BAB IV ANALISIS DAN PEMBAHASAN

B. Gambaran Umum Objek Penelitian

1. Bursa Efek Indonesia

Bursa Efek Indonesia BEI adalah salah satu bursa saham yang dapat memberikan peluang investasi dan sumber pembiayaan dalam upaya mendukung pembangunan ekonomi nasional. Bursa Efek Indonesia juga berperan dalam upaya mengembangkan pemodal lokal yang besar dan solid untuk menciptakan pasar modal Indonesia yang stabil.

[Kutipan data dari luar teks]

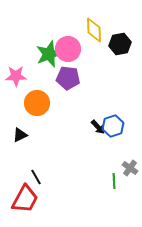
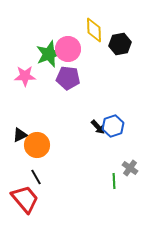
pink star: moved 9 px right
orange circle: moved 42 px down
red trapezoid: rotated 68 degrees counterclockwise
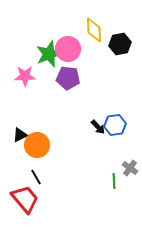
blue hexagon: moved 2 px right, 1 px up; rotated 10 degrees clockwise
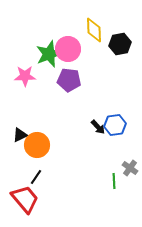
purple pentagon: moved 1 px right, 2 px down
black line: rotated 63 degrees clockwise
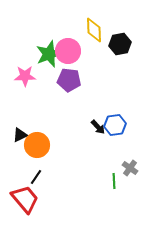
pink circle: moved 2 px down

Bursa Efek Indonesia BEI, atau Indonesia Stock Exchange IDX merupakan bursa hasil penggabungan dari Bursa Efek Jakarta BEJ dengan Bursa Efek Surabaya BES. Demi efektivitas operasional dan transaksi, Pemerintah memutuskan untuk menggabung Bursa Efek Jakarta sebagai pasar saham dengan Bursa Efek Surabaya sebagai pasar obligasi dan derivatif. Bursa hasil penggabungan ini mulai beroperasi pada 1 Desember 2007. Sejarah Bursa Efek, pasar modal telah hadir jauh sebelum Indonesia Merdeka. Bursa efek Indonesia awalnya pada saat pemerintahaan Hindia Belanda mendirikan di Batavia pada tanggal 14 Desember 1912 yang di selenggarakan oleh Vereniging Voor de Effectenhandel. Pada tanggal 11 Januari 1925 di Buka Bursa Efek di 80 Surabaya, dan disusul dengan pembukaan Bursa Efek di Semarang pada tanggal 1 Agustus 1925. Pada tahun 1952, pemeritah membuka bursa efek di Jakarta, yang diharapkan dapat menjadi indikator penunjang perekonomian. Namun, karena inflasi dan resesi ekonomi yang berlangsung di Indonesia pada waktu itu, maka pada tahun 1958 kegiatan bursa efek dihentikan Rodoni, 2005:109.